>> Start Data entries
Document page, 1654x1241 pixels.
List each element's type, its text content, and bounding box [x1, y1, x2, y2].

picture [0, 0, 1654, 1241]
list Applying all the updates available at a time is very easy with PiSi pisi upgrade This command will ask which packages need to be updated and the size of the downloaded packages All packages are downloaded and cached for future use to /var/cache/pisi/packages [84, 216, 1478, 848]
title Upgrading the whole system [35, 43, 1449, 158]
>> End Data entries
>> Start Data entries
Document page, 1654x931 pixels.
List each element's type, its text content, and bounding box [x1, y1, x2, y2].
>> End Data entries
Report every line above that contains the string "pixels", copying each in full. Treat uppercase and lowercase as different.

• [Exercise solution]
Document page, 1654x1241 pixels.
Document page, 1654x931 pixels.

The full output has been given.